Et faudra-t-il plus de ministres Verts au Gouvernement ?
- "Dans la fin de cette mandature, il faut surtout de vraies réalisations. J'apprécie quand L. Jospin demande à ses ministres - je cite - d'avoir "des mesures concrètes, rapides, quotidiennes, perceptibles par tous les citoyens." Je crois que c'est tout à fait cela dans les six mois qui viennent, puisqu'au niveau macroéconomique la France va bien : inflation stabilisée, chômage en baisse sérieuse, produit intérieur brut qui va bien, les chiffres économiques sont bons. Le problème est qu'une partie des Françaises et des Français n'a pas vu venir, ni dans leur assiette ni sur leur fiche de paie, ce qui allait mieux dans l'économie française. Il faut des mesures concrètes."
Demandez-vous un changement de cap ou pas ? Parce que L. Jospin dit que "puisque nous avons de bons résultats, continuons" !
- "Ce n'est pas une question de changement de cap. C'est maintenant une question de réalisations concrètes, notamment au niveau des quartiers en difficulté, des réalisations concrètes dans la politique de la ville, qui soient visibles et lisibles par les habitants de ces quartiers."

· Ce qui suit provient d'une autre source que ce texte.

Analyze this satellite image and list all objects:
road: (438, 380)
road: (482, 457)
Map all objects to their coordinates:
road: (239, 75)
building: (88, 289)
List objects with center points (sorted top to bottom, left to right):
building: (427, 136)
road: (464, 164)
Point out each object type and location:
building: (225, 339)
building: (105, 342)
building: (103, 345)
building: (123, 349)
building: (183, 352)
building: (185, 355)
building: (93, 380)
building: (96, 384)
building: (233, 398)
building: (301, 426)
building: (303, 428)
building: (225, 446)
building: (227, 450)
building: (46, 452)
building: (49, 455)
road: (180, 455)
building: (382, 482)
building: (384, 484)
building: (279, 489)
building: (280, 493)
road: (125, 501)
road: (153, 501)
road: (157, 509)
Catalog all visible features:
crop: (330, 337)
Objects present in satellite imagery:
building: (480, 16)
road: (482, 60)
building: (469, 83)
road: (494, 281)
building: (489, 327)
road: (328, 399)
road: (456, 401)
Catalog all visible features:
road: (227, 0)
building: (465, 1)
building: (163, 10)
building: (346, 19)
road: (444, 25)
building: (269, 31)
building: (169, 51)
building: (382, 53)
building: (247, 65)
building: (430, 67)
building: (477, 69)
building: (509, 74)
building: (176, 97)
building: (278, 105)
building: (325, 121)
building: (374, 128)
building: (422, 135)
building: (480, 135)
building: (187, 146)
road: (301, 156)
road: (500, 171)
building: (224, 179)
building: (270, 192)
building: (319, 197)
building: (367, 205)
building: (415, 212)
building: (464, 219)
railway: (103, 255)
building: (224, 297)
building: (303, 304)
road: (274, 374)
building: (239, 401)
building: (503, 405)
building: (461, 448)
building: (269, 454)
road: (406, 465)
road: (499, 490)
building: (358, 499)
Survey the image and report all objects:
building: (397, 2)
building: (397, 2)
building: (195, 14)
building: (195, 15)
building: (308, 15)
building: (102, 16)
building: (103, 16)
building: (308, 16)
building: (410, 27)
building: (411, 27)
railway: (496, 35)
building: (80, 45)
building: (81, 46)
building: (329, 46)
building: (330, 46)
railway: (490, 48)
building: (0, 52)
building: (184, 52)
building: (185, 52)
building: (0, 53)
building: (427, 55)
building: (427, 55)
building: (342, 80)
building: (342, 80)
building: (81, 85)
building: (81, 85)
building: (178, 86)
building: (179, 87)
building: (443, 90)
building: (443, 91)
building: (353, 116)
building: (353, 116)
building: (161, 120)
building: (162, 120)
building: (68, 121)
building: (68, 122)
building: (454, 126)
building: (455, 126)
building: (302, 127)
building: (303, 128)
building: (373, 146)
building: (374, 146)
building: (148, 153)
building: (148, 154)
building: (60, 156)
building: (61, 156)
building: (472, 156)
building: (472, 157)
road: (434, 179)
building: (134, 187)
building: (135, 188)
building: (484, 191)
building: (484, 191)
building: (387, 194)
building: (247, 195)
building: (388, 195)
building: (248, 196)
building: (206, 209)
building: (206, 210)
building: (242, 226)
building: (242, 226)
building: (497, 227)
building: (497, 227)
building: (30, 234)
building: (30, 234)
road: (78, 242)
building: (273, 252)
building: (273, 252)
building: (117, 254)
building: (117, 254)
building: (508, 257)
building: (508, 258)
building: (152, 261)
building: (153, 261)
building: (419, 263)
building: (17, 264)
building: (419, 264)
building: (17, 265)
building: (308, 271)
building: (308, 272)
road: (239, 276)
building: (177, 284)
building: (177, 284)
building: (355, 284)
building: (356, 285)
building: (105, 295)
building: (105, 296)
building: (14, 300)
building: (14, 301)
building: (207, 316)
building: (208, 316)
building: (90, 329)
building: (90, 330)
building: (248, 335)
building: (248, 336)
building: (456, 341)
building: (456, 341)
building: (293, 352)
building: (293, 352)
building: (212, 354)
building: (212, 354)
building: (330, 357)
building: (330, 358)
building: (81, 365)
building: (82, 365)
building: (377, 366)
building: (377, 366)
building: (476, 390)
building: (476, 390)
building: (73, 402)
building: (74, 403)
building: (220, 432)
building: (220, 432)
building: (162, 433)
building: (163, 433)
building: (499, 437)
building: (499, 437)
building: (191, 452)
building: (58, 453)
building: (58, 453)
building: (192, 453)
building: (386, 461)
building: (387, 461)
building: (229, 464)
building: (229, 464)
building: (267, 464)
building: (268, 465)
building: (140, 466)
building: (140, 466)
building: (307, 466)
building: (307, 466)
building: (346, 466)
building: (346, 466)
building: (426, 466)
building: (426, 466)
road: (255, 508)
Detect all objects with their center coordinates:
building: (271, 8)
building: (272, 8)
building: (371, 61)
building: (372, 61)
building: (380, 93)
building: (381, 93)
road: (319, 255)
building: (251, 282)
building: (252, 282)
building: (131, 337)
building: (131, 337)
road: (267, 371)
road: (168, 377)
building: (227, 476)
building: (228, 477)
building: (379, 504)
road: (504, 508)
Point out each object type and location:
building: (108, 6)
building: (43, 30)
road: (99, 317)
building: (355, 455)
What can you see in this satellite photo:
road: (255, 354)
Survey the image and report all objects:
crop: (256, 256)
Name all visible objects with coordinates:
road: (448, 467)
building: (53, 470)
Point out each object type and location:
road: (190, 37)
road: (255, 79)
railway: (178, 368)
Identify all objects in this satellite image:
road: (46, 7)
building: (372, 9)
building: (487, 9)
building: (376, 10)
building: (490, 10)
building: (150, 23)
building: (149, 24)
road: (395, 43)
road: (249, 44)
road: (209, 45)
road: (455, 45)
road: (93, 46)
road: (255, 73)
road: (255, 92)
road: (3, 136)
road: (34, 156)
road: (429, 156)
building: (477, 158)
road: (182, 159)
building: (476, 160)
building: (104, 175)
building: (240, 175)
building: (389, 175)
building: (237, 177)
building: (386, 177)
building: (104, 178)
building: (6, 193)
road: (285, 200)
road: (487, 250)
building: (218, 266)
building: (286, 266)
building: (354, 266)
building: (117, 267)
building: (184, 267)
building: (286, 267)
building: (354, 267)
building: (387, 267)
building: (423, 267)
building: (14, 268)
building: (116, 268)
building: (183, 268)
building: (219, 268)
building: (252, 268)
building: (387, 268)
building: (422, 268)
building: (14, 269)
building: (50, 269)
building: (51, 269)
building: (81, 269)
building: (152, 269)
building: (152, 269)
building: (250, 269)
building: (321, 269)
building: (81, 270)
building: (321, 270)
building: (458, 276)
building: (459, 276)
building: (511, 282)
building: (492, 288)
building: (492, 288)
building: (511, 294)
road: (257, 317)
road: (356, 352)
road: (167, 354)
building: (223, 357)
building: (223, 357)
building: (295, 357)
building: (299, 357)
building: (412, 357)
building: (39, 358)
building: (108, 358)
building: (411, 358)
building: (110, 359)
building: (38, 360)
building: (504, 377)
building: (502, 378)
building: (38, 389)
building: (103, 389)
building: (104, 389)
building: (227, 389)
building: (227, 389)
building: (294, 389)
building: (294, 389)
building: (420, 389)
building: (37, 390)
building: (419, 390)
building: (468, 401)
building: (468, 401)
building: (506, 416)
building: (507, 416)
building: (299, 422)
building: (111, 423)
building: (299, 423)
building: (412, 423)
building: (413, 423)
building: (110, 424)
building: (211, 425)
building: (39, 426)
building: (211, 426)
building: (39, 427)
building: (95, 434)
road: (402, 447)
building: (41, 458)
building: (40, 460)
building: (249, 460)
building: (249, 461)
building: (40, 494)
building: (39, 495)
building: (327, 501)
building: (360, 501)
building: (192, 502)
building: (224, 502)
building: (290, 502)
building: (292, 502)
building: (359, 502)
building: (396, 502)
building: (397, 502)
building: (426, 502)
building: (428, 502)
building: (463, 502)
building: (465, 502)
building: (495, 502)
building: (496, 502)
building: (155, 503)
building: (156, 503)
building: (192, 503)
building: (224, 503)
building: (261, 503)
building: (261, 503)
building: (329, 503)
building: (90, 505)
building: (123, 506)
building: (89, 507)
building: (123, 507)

Avez-vous des propositions ? C'est bien de dire tout cela, mais que proposez-vous ?
- "Une proposition forte, par rapport à la sécurité publique, puisqu'on en parle régulièrement : l'aide aux victimes. On en parle souvent, mais qu'est-ce qu'on voit venir ? Il y a des délinquances, petites et grandes, mais les effets physiques ou psychologiques pour les gens qui ont été victimes de cette délinquance sont absolument énormes. Ouvrons des bureaux dans nos cités, dans les quartiers en difficulté, où il y aura vraiment de l'aide. Une aide psychologique certes, mais aussi une aide matérielle par rapport à des faits, petits ou grands, mais qui ont de grands effets sur l'ambiance générale dans ces quartiers, notamment sur la crédibilité des hommes et des femmes politiques : ils se demandent s'ils leur servent à quelque chose ? Est-ce que la démocratie et notre République servent à quelque chose ?
S'agissant des grands sujets sociaux, prenons le cas précis de Danone : le principe du boycott est-il quelque chose qui a un sens pour vous ?
- "Cela a un sens, mais je vois mal comment des campagnes de boycott, dans notre pays, peuvent marcher à un niveau important. Tout le monde comprend le mécontentement légitime des salariés de Danone, des entreprises Lu et de Marks Spencer, qui apprennent du jour au lendemain - c'est d'ailleurs différent selon les sociétés - qu'ils vont être licenciés. Or, ce sont des entreprises qui font des bénéfices - surtout Danone et Lu, Marks Spencer, c'est plus compliqué. Il faut, à ce niveau-là, - et c'est le rôle des hommes et des femmes politiques, même si je pense que ce doit être au niveau européen - voir comment le politique prend le pas sur l'économique et le financier. Pour l'instant, ce n'est pas le cas."
Là, ce sont les citoyens qui sont peut-être en train de commencer à apporter une réponse : le principe de boycott va partir de la rue.
- "Je ne suis pas contre le principe du boycott, quoi que légalement ce soit interdit, mais les exemples qu'on a eus en France dans les années antérieures ne sont pas excellents."
La question du jour, c'est le calendrier électoral. Les Verts changent-ils de position ?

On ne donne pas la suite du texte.